They were waiting. It felt like they had been there all their life, just sitting there pondering. The breeze ran through their hair, ruffling it and pushing it above their eyes. The withered trees shook violently in the hot breeze, and reached out for just a drop of water that barely came across this heartless land.

Alex peered from under his black akubra, one of the few possessions his dad had been able to pass on to him. He loved this sunburnt land. “The withered trees like spirits of the past, holding secrets from long ago,” he often told himself.

From where he was life was perfect. He had all he needed, and although he sometimes longed for a family, he couldn’t have had it much better. He liked to just watch the world go by, just waiting.

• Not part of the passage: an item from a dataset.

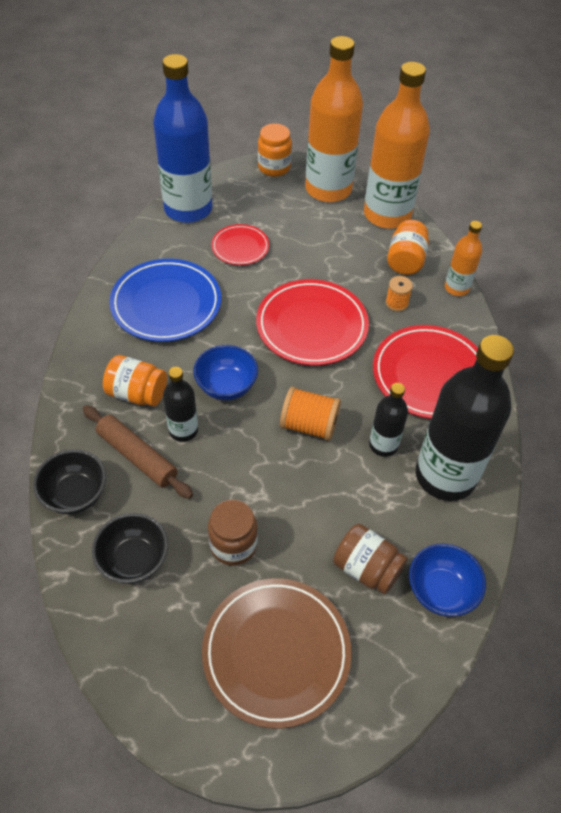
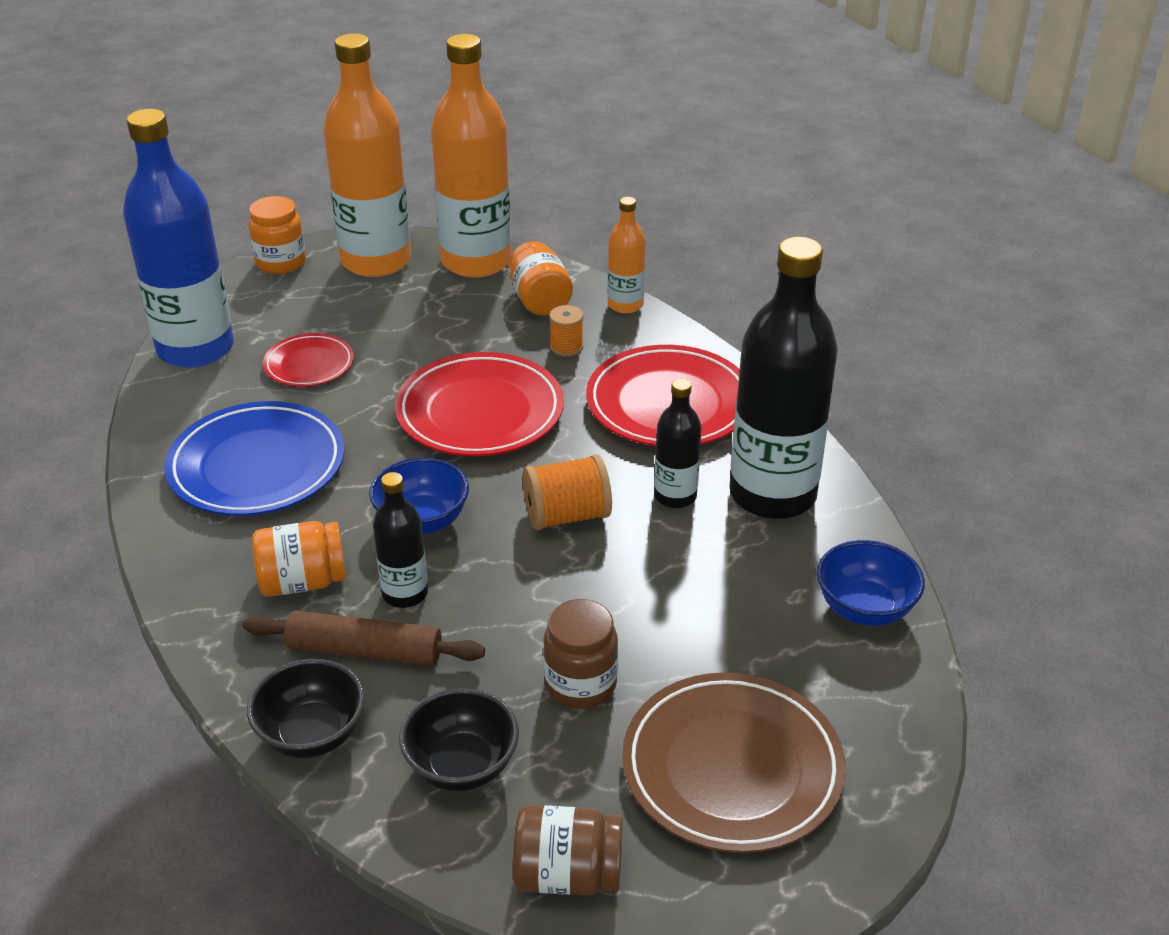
camera: 30 degrees left, 15 degrees down
(367, 568) = (763, 628): brown jar -> brown jar (567, 874)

“What are we waiting for?’ he would often ask of, Henry, his companion. “Dunno” he would reply, with a blunt expression, giving nothing away. Alex always tried to understand what he was thinking, but Henry’s mind was so complex, full of twists and turns, he realised that he probably wouldn’t ever fully understand him. “How will we know when it arrives?” Alex questioned, trying to stir some sort of emotion from him. “Dunno,” answered Henry once again with a blank expression, he seemed like he was always deep in a trance, or always puzzling over something, and his mind wasn’t always on the reality.

On this particular day they were waiting at the rabbit burrows. They could hear the sound of a bird, almost crying out to the country side for some mercy. In the dusty earth there were scattered bones of rabbits who had many years ago flocked this burrow.
Alex looked over at Henry, his fierce withered face showing no emotion. “I wonder what he’s thinking,” thought Alex perplexed, “If only I knew what he really thought.”

As the heat of the day scorched the dusty plains, Alex and Henry took cover underneath the old log. It felt refreshing to sit in the shade. “If we lived in the city it would be like this all the time,” said Alex, merely as a side comment, to break the silence. No answer came from Henry, it seemed as if he had just brushed off the question. Alex looked over at Henry, and saw a tear rolling down his cheek.
Slowly he looked across at Alex. “It seems a shame” he spoke “That all these people seek happiness, and an easy life, by money, when we are content here by ourselves with nothing.” As the tears streamed down his face a smile emerged, on the corner of his lips, “We are just waiting, perhaps it will never come but we will just keep on waiting, if only to give our lives meaning.”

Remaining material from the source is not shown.